CASAL DI PRINCIPE. Una buona partecipazione di fedeli e visitatori ha accompagnato la mostra «Santa Maria Preziosa con i nostri occhi», allestita il 9 e 10 settembre nella parrocchia del SS. Salvatore, in occasione dei festeggiamenti dedicati alla patrona di Casal di Principe.
L’esposizione è stata curata dal Centro Turistico Giovanile Albanova e ha proposto un percorso attraverso cimeli, immagini e testimonianze legate alla devozione per Santa Maria Preziosa.
Non una semplice raccolta di oggetti del passato, ma un modo per ricostruire una parte della storia della comunità attraverso le persone, le tradizioni e i momenti che nel tempo hanno mantenuto vivo il legame con la patrona.
La mostra, curata da Angelo Cirillo, è stata organizzata in sei sezioni. Il percorso partiva dagli scritti dedicati alla Preziosa per arrivare alle immagini della devozione, passando per l’antica immagine, la sua memoria e la ricostruzione.
Spazio anche ai segni della devozione, alla carità e all’opera educativa, fino alla sezione dedicata alle fotografie. Un insieme di materiali che ha permesso ai visitatori di osservare da vicino aspetti diversi della storia religiosa e sociale di Casal di Principe.
Particolarmente significativo il rapporto tra gli oggetti esposti e la memoria della comunità. I cimeli non sono stati presentati soltanto come testimonianze storiche, ma come tracce di una devozione che continua a far parte della vita del territorio.

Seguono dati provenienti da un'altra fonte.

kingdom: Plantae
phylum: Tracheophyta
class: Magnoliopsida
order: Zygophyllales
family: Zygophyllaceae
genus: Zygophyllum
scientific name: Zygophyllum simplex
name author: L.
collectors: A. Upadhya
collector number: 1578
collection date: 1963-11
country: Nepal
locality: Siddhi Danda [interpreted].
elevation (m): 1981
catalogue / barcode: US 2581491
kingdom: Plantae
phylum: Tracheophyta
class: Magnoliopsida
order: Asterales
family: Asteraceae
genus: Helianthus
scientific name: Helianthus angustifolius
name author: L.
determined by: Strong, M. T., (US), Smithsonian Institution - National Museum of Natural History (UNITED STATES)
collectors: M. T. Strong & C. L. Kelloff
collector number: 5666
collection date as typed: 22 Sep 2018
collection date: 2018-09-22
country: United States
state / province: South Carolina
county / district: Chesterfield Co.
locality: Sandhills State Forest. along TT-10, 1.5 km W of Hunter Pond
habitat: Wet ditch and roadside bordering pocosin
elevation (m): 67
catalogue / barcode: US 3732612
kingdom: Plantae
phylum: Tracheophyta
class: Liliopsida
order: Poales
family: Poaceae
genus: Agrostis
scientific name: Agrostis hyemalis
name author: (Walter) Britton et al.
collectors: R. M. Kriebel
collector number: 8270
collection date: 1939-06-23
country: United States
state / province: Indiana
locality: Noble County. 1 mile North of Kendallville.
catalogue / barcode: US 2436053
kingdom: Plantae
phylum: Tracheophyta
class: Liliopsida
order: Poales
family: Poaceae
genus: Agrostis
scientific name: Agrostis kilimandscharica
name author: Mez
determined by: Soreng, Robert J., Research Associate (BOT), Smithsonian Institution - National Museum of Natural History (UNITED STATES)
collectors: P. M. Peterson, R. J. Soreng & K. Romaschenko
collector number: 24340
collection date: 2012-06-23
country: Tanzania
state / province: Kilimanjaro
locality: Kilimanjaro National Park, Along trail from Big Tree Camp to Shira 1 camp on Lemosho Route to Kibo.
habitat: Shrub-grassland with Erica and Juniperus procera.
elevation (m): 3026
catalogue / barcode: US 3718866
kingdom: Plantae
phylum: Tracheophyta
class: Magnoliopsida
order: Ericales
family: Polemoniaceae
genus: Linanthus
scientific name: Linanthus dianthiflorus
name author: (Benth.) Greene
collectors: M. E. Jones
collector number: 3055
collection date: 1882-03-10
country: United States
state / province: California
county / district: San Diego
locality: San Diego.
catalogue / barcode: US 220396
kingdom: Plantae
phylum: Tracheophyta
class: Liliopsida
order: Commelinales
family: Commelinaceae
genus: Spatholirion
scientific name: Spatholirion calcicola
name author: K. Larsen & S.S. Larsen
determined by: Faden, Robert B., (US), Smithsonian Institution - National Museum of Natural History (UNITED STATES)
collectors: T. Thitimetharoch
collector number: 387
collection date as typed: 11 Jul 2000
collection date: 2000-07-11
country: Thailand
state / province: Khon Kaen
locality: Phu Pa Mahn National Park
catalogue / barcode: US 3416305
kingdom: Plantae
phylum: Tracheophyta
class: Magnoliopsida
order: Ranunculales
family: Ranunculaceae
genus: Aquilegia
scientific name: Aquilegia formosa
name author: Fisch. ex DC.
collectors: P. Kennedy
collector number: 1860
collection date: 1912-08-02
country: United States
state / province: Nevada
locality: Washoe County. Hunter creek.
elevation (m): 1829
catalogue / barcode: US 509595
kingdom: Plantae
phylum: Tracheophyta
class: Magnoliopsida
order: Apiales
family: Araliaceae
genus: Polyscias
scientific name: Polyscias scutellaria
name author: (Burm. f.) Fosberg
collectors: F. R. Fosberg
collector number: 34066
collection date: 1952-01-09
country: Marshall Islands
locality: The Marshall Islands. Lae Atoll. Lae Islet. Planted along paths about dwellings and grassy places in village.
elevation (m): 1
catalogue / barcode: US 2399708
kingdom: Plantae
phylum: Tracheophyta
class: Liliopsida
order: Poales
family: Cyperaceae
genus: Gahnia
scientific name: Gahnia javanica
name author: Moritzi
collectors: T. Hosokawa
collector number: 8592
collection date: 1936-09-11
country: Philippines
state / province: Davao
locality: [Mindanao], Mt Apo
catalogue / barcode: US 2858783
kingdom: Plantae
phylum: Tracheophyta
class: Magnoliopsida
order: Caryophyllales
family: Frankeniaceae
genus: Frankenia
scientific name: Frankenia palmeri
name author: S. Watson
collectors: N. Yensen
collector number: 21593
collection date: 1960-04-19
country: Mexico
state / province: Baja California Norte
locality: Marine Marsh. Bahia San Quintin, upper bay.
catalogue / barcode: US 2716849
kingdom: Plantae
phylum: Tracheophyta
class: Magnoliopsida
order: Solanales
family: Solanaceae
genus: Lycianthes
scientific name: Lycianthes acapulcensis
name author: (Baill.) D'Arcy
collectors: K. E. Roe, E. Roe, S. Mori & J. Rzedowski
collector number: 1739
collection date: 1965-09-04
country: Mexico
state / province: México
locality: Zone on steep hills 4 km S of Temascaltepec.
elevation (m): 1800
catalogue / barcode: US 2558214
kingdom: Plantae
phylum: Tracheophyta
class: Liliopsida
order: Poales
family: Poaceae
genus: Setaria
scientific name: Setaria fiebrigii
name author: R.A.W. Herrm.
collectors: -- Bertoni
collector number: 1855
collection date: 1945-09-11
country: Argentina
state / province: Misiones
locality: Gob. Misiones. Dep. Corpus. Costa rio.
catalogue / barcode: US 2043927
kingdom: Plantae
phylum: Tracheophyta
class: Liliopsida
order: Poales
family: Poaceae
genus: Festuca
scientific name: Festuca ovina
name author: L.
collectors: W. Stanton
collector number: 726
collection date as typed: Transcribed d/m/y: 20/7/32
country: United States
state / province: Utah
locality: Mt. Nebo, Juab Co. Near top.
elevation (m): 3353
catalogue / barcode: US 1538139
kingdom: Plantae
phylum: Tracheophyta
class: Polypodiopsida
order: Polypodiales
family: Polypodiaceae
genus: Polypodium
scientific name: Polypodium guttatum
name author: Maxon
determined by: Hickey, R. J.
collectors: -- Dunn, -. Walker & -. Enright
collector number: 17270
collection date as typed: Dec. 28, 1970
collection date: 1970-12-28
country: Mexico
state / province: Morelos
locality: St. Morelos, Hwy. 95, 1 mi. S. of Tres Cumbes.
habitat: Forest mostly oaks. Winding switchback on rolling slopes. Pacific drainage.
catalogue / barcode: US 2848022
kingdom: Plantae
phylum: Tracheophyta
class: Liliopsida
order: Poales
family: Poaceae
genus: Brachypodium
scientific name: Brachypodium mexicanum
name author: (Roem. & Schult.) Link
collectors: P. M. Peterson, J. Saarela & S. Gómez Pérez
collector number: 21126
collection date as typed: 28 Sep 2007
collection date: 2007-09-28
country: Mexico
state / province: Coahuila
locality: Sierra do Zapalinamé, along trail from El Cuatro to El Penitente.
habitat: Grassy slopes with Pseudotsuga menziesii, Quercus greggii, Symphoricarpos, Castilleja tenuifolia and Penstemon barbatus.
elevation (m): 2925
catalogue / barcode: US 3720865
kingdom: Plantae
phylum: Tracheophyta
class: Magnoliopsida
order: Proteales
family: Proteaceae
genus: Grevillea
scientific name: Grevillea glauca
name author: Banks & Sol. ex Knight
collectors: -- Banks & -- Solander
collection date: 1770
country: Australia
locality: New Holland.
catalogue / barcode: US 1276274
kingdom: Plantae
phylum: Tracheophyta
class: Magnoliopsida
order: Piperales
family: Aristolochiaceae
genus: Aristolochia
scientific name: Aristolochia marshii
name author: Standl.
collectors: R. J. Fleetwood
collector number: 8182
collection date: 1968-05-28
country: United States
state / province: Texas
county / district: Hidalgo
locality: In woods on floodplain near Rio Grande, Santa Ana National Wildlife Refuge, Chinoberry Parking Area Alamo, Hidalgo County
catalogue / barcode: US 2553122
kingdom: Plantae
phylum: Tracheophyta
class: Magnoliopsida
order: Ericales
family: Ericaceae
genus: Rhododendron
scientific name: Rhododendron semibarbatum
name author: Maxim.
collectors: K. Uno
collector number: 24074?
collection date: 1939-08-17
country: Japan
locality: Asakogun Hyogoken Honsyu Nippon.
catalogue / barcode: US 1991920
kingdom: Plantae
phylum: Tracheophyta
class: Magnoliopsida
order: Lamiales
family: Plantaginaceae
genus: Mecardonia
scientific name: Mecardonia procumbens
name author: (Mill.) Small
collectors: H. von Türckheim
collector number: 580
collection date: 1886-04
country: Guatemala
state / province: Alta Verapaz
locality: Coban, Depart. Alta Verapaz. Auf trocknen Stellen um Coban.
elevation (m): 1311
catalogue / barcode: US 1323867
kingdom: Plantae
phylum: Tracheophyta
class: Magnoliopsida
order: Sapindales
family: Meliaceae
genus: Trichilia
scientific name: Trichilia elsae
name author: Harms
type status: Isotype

A completare l’iniziativa è stata la pubblicazione di un nuovo numero di «Albanova Pocket – Percorsi turistici a puntate», il numero 3 del 2026, dedicato al percorso della mostra e disponibile presso gli uffici parrocchiali.
L’iniziativa è stata resa possibile anche grazie alla collaborazione della parrocchia e del comitato festeggiamenti. Dal Centro Turistico Giovanile Albanova è arrivato un ringraziamento al parroco don Vincenzo Garofalo e a quanti hanno contribuito alla realizzazione dell’esposizione.
Un riconoscimento è stato rivolto anche ai volontari del CTG Albanova Cipriano Cerullo, Nicola De Angelis, Gabriele Fabrizio e Angelo Cirillo, impegnati nell’allestimento, nella gestione del percorso espositivo e nell’accoglienza dei visitatori.
La mostra si è così inserita nei festeggiamenti in onore di Maria Santissima Preziosa aggiungendo un momento dedicato alla memoria e alla conoscenza della storia locale. Un’occasione per riscoprire, attraverso documenti e immagini, quanto una tradizione religiosa possa essere legata alla storia quotidiana di una comunità.